Scenes of resistance from Cizre under siege
13:56
Zehra Doğan/JINHA
ŞIRNEX – This morning, Turkish security forces lifted the nine-day 24-hour curfew on the Kurdish town of Cizre. Security forces continued to kill civilians overnight in the town. JINHA reporters inside the town throughout the curfew emerged with a picture of a popular resistance determined to fight back.
The list of dead residents of the town of Cizre over the last nine days is long: Mehmet Emin Levent, 19; two elderly victims of heart attacks; Sait Çağdavul, 19; Tahir Yaranmış, a small baby; Osman Çağı, 18; Cemile Çağırga, 15; İbrahim Çiçek, 80; Meryem Süne, 53; Özgür Taşkın, 18; Maşallah Edin, 44; Zeynep Taşkın, 18; Eşref Erden, 65; Sürme Karane, 60; Muhammet Dikmen, 70; Bünyamin İvci, 15; Selman Ağar, 10; Sait Maici, 18; and Mehmet Erdoğan, 75.
Not a single day of the curfew in Cizre passed without a person being killed or seriously wounded. Armored vehicles were posted nearly everywhere, and security forces rained explosives on the town, particularly the Nur neighborhood. Nevertheless, residents feared that if they fled their homes, the town would face an even bloodier massacre.
18-year-old Zeynep Taşkın was attempting to cross the street with her baby in her arms when snipers shot her down. No sooner had Zeynep collapsed than the baby’s grandmother, Maşallah Edin, who had set out to retrieve the baby, was shot down dead next to her. It is hard to describe the moments of fear as the tiny baby lay there crying, unanswered by anyone. Cizre is not what you think. We headed to the Nur neighborhood to witness the residents attempt to forge peace through resistance on what would turn out to be the last day of the siege.
Women resist to build a communal life
Every street in Cizre has formed a commune to take care of everyday tasks. Children have tied ropes around empty water jugs so that they can hold noise demos in protest. We pass through the crowd of hundreds of children who play in this one-instrument orchestra to reach the Cizre women tirelessly baking bread in their yards. Girls of 12 and 13, with first-aid kits strapped to their backs, run through the streets like frontline medics as their mothers bake bread around their backyard fires. The sounds of incessant explosions would leave anyone in shock, but the people of Cizre find a way to survive through communalism and sharing.

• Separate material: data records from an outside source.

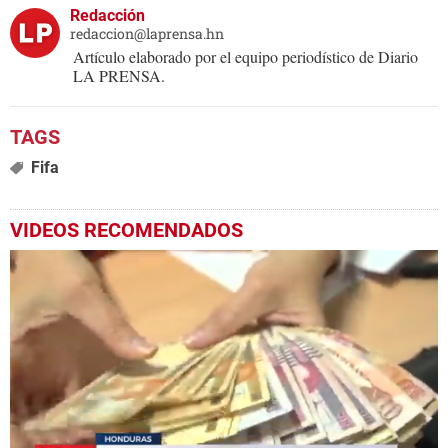
Redacción
redaccion@laprensa.hn
Artículo elaborado por el equipo periodístico de Diario
LA PRENSA.
Fifa
VIDEOS RECOMENDADOS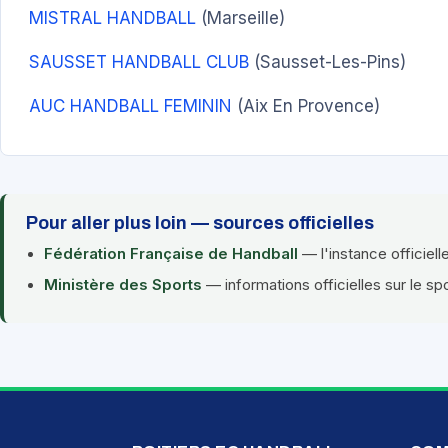
MISTRAL HANDBALL
(Marseille)
SAUSSET HANDBALL CLUB
(Sausset-Les-Pins)
AUC HANDBALL FEMININ
(Aix En Provence)
Pour aller plus loin — sources officielles
Fédération Française de Handball
— l'instance officiell
Ministère des Sports
— informations officielles sur le sp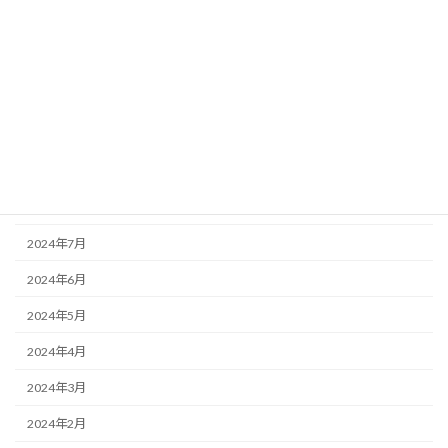
2025年1月
2024年12月
2024年11月
2024年10月
2024年9月
2024年8月
2024年7月
2024年6月
2024年5月
2024年4月
2024年3月
2024年2月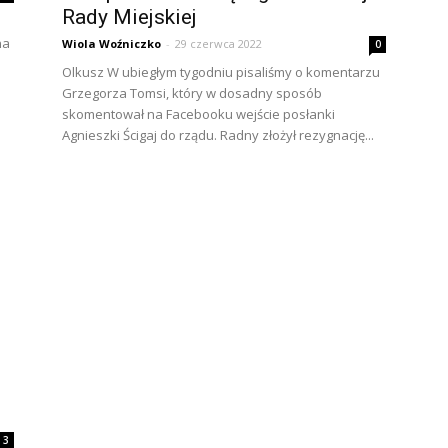
Rady Miejskiej
na
Wiola Woźniczko
-
29 czerwca 2022
0
Olkusz W ubiegłym tygodniu pisaliśmy o komentarzu
Grzegorza Tomsi, który w dosadny sposób
skomentował na Facebooku wejście posłanki
Agnieszki Ścigaj do rządu. Radny złożył rezygnację...
3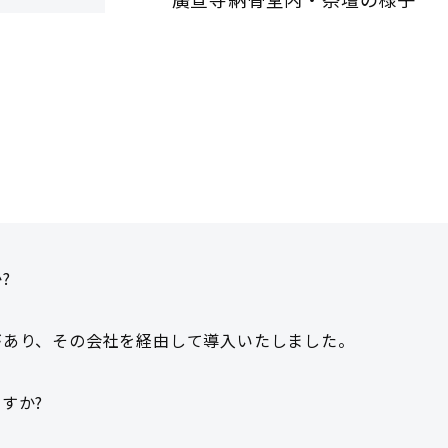
?
があり、その会社を経由して導入いたしました。
すか?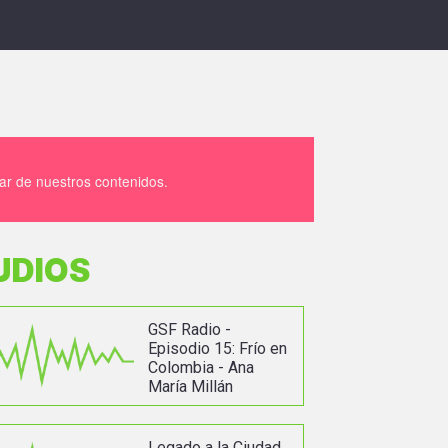
tar de nuestros contenidos.
UDIOS
GSF Radio -
Episodio 15: Frío en
Colombia - Ana
María Millán
Legado a la Ciudad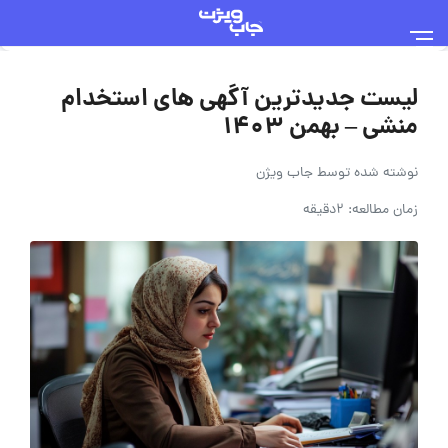
لیست جدیدترین آگهی های استخدام
منشی – بهمن 1403
نوشته شده توسط
جاب ویژن
زمان مطالعه: 2دقیقه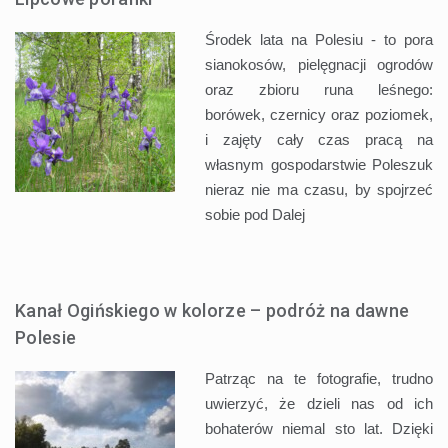
Środek lata na Polesiu - to pora
sianokosów, pielęgnacji ogrodów
oraz zbioru runa leśnego:
borówek, czernicy oraz poziomek,
i zajęty cały czas pracą na
własnym gospodarstwie Poleszuk
nieraz nie ma czasu, by spojrzeć
sobie pod
Dalej
Kanał Ogińskiego w kolorze – podróż na dawne
Polesie
Patrząc na te fotografie, trudno
uwierzyć, że dzieli nas od ich
bohaterów niemal sto lat. Dzięki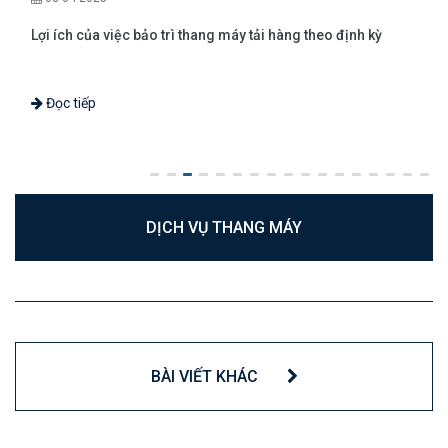
Lợi ích của việc bảo trì thang máy tải hàng theo định kỳ
Đọc tiếp
DỊCH VỤ THANG MÁY
BÀI VIẾT KHÁC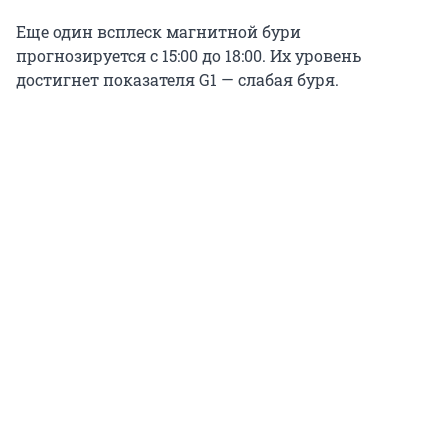
Еще один всплеск магнитной бури
прогнозируется с 15:00 до 18:00. Их уровень
достигнет показателя G1 — слабая буря.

19-year-old Leyla sings by the fire. She has a beautiful voice. The week-old baby in her lap was born prematurely the day the attacks started. Leyla says that the baby doesn’t have a name yet; she hasn’t felt like giving her one.
“The moment everything is over, when we experience that joy, then I’ll give my girl the first name that comes to my head,” said Leyla. “It has to be such a name that every time I hear it, I can smell the resistance and the serhildan [intifada] like it was yesterday.”
Leyla hasn’t had much time to take care of the baby; she has been too busy worrying about her people. “But it’s my first baby. I was so excited during my pregnancy! Now all I want is for this massacre to end before it expands,” says Leyla.
Children with nothing to drink but muddy water
We head to Özkan Street, the site of the most intensive explosions, via a sewage line, as the neighborhood children applaud. With the help of the fearless neighborhood mothers, who extend a latter to us, we make it to the street.
Here, residents share a single generator, which they are fueling with gasoline they siphoned from their cars. This they use to raise water from a well. Although there is little water, the residents try to give what clean water they can acquire to the feverish children, who have been drinking muddy water for lack of another option.
The elderly women of the neighborhood run through the streets to reach pregnant women giving birth across Cizre. We learn that there have been dozens of babies born in this way since the curfew began.
The nightly slogan: ‘if we just make it through tonight…’
We witness a spirit of resistnace in the Nur neighborhood, even as security forces pepper it with gunfire and grenades every night. Residents explained that they survived similar tactics of warfare against civilians during the 1990s, when the Turkish state waged a bloody dirty war in the region. Now, they say, they are hardier than ever.
“The moment we lose morale, that’s the moment our will is broken,” say the residents. The biggest problem is the food shortage, but the residents of Cizre seem unruffled, claiming the vegetables they have planted in their gardens are due to ripen any day now.
Towards evening, the streets grow crowded. Wherever it is safe, the neighborhood mothers set fires in the streets outside their houses, singing traditional songs from the area. The young people make tea over the fires and pass it around, as the older mothers sit inside raising morale by telling dozens of guests about their experiences in the 1990s. When the grenade explosions grow more intense, the residents respond by chanting slogans and banging on pots and pans, and volunteer doctors set out to find the wounded.
The neighborhood women lead the noise demos and residents sometimes hold small-scale marches down their streets, while children roam the streets gathering debris in the wake of explosions. Every night the explosions grow louder, but the residents’ standard remark has become simply: “If we make it through tonight, it will all be over.”